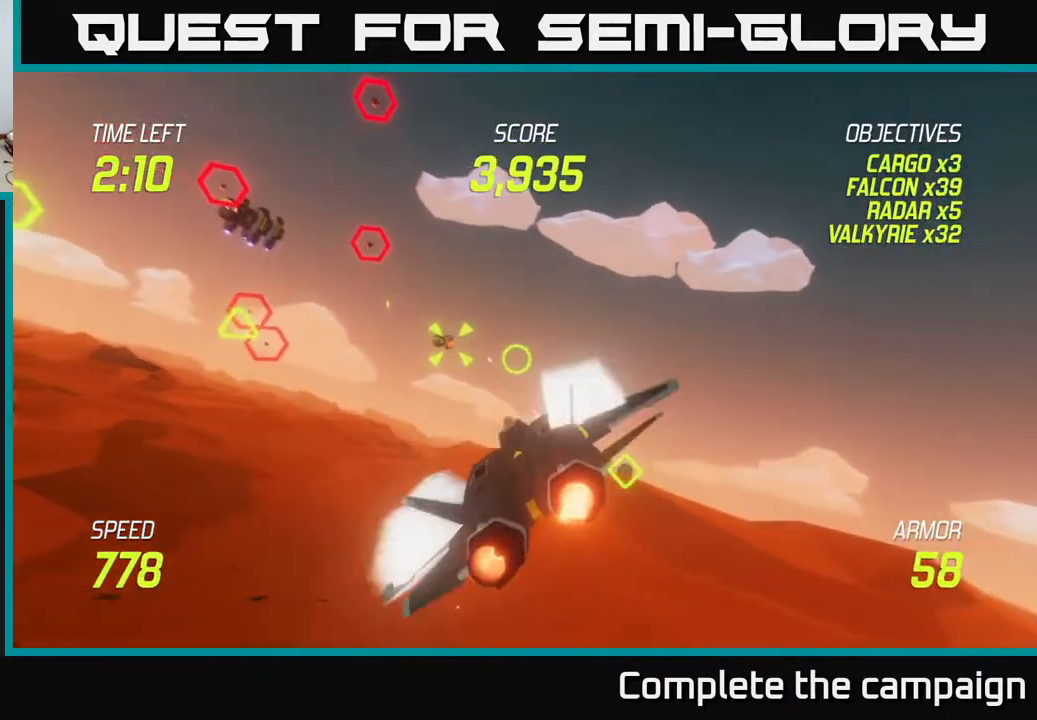
{"buttons": ["L2", "R2"], "left_stick": "down-right", "events": [[67, "R2", "up"], [83, "left_stick", "left"], [100, "L2", "up"], [150, "R2", "down"], [250, "left_stick", "up"], [317, "R2", "up"], [317, "left_stick", "right"], [417, "R2", "down"], [433, "left_stick", "down-right"], [483, "L2", "down"]]}
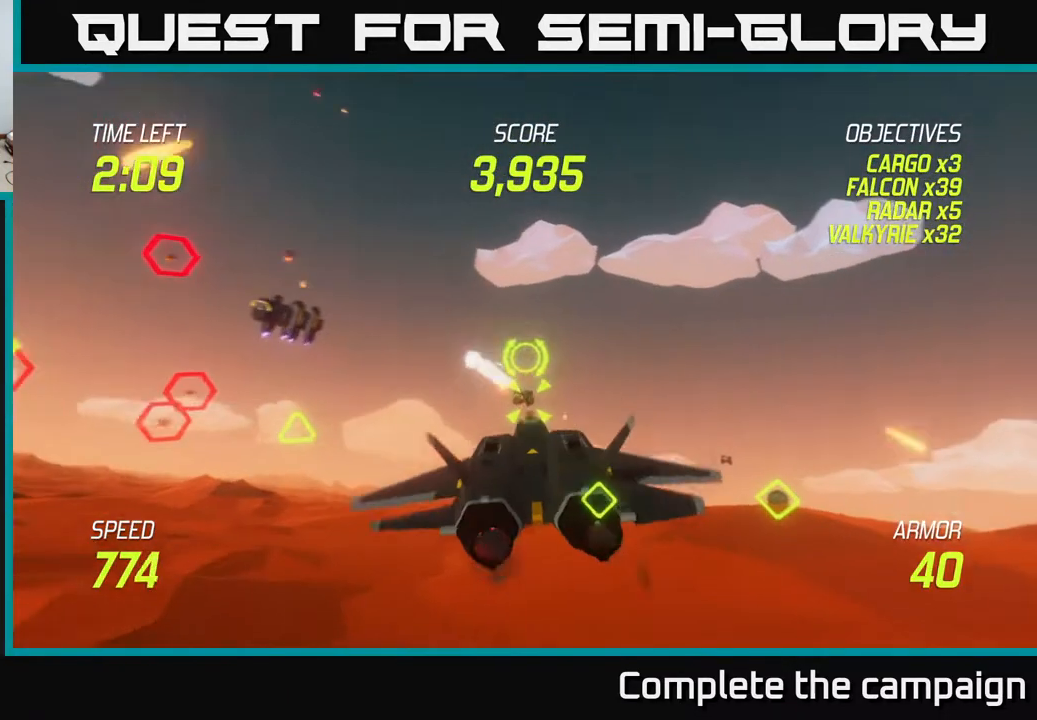
{"buttons": ["L2"], "left_stick": "right", "events": [[33, "left_stick", "down"], [50, "R2", "up"], [117, "L2", "up"], [183, "L2", "down"], [183, "left_stick", "right"], [267, "L2", "up"], [350, "L2", "down"]]}
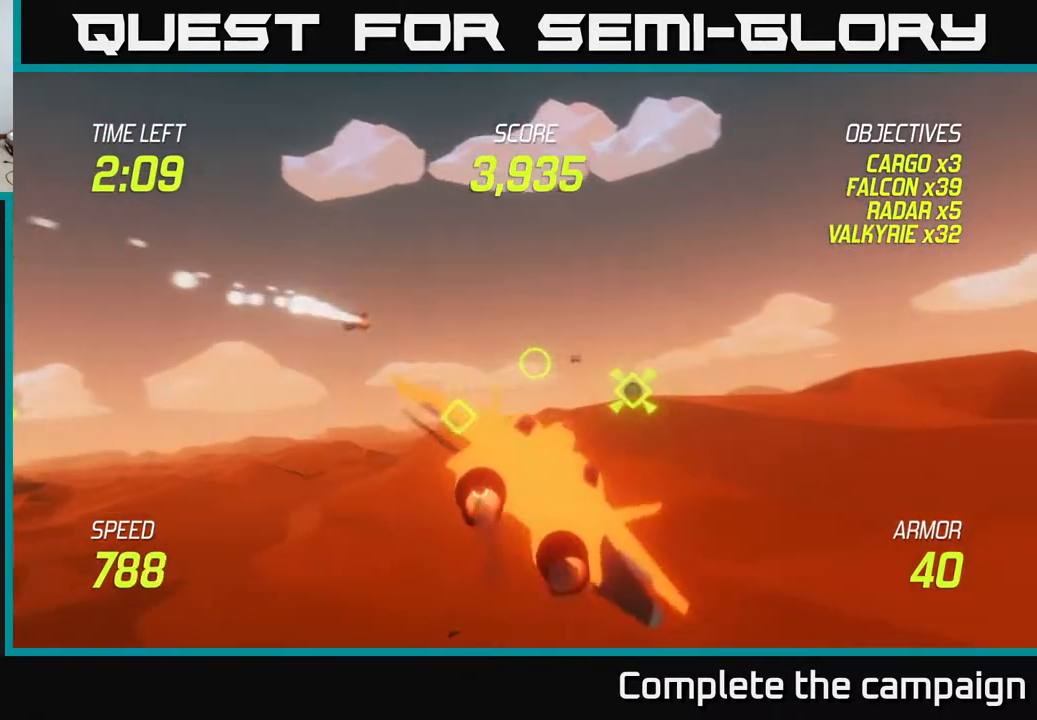
{"buttons": ["L2"], "left_stick": "left", "events": [[33, "L2", "up"], [100, "L2", "down"], [250, "left_stick", "left"]]}
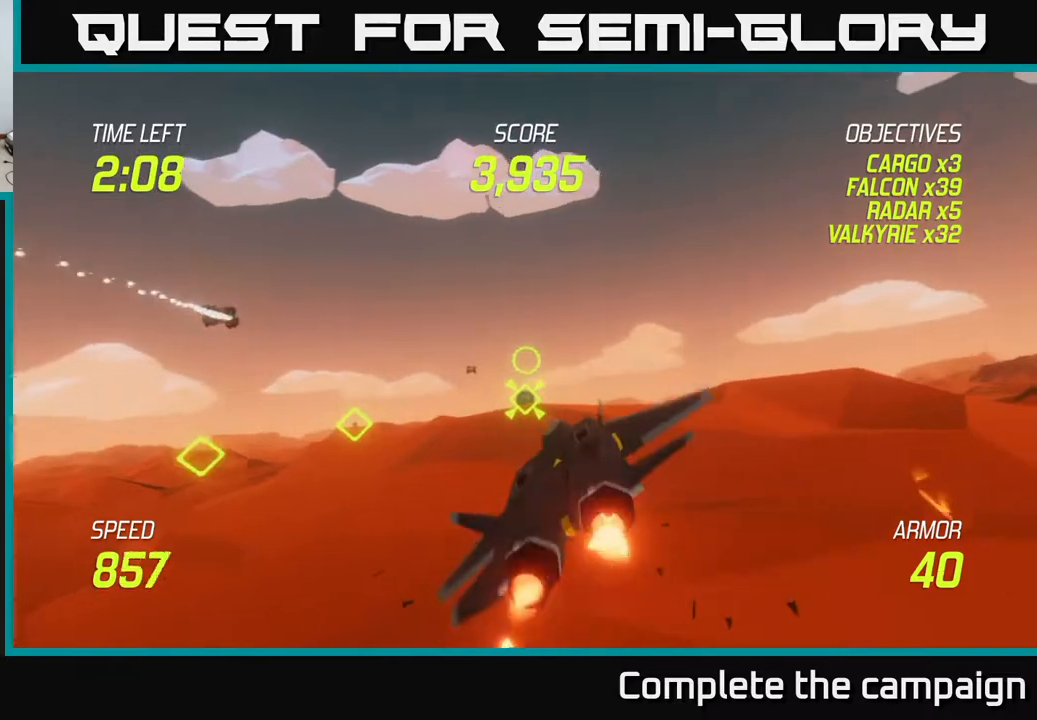
{"buttons": ["L2"], "left_stick": "center", "events": [[33, "R2", "down"], [33, "left_stick", "down-right"], [183, "left_stick", "center"], [233, "R2", "up"], [317, "R2", "down"], [483, "R2", "up"]]}
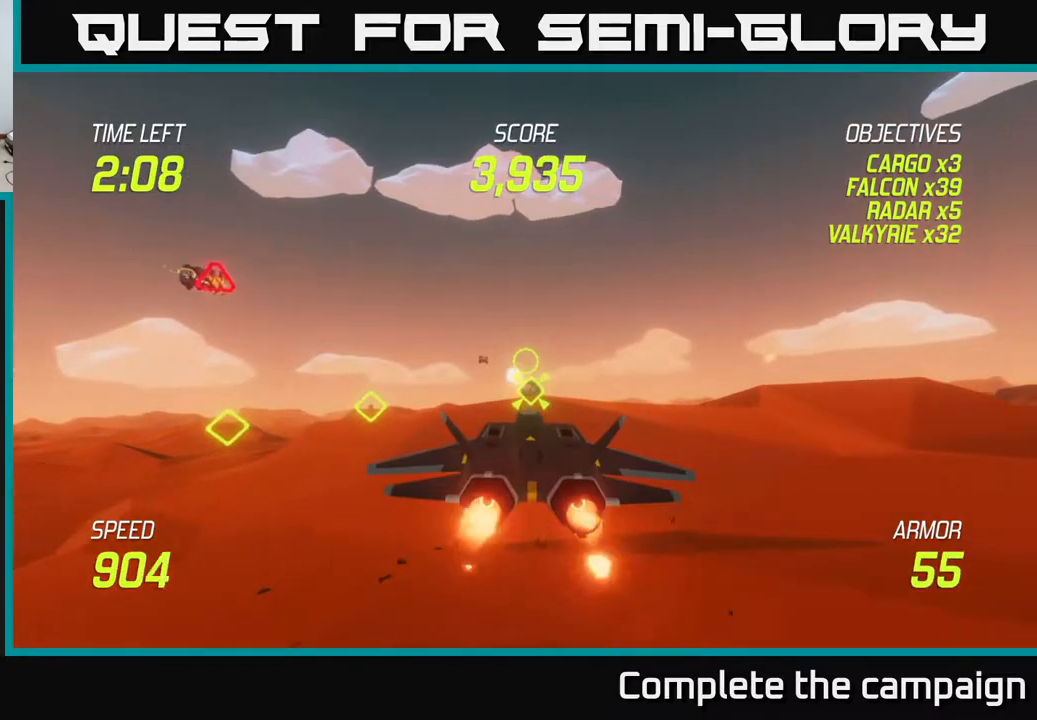
{"buttons": [], "left_stick": "left", "events": [[50, "R2", "down"], [167, "left_stick", "up"], [217, "R2", "up"], [317, "R2", "down"], [350, "left_stick", "left"], [433, "L2", "up"], [467, "R2", "up"]]}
☆ ☆ ☆ ☆
_TO DO_
Output all the material above exactly once more, leaving every picture out.

_RESPONSE TO THIS TASK_
{"buttons": ["L2", "R2"], "left_stick": "down-right", "events": [[67, "R2", "up"], [83, "left_stick", "left"], [100, "L2", "up"], [150, "R2", "down"], [250, "left_stick", "up"], [317, "R2", "up"], [317, "left_stick", "right"], [417, "R2", "down"], [433, "left_stick", "down-right"], [483, "L2", "down"]]}
{"buttons": ["L2"], "left_stick": "right", "events": [[33, "left_stick", "down"], [50, "R2", "up"], [117, "L2", "up"], [183, "L2", "down"], [183, "left_stick", "right"], [267, "L2", "up"], [350, "L2", "down"]]}
{"buttons": ["L2"], "left_stick": "left", "events": [[33, "L2", "up"], [100, "L2", "down"], [250, "left_stick", "left"]]}
{"buttons": ["L2"], "left_stick": "center", "events": [[33, "R2", "down"], [33, "left_stick", "down-right"], [183, "left_stick", "center"], [233, "R2", "up"], [317, "R2", "down"], [483, "R2", "up"]]}
{"buttons": [], "left_stick": "left", "events": [[50, "R2", "down"], [167, "left_stick", "up"], [217, "R2", "up"], [317, "R2", "down"], [350, "left_stick", "left"], [433, "L2", "up"], [467, "R2", "up"]]}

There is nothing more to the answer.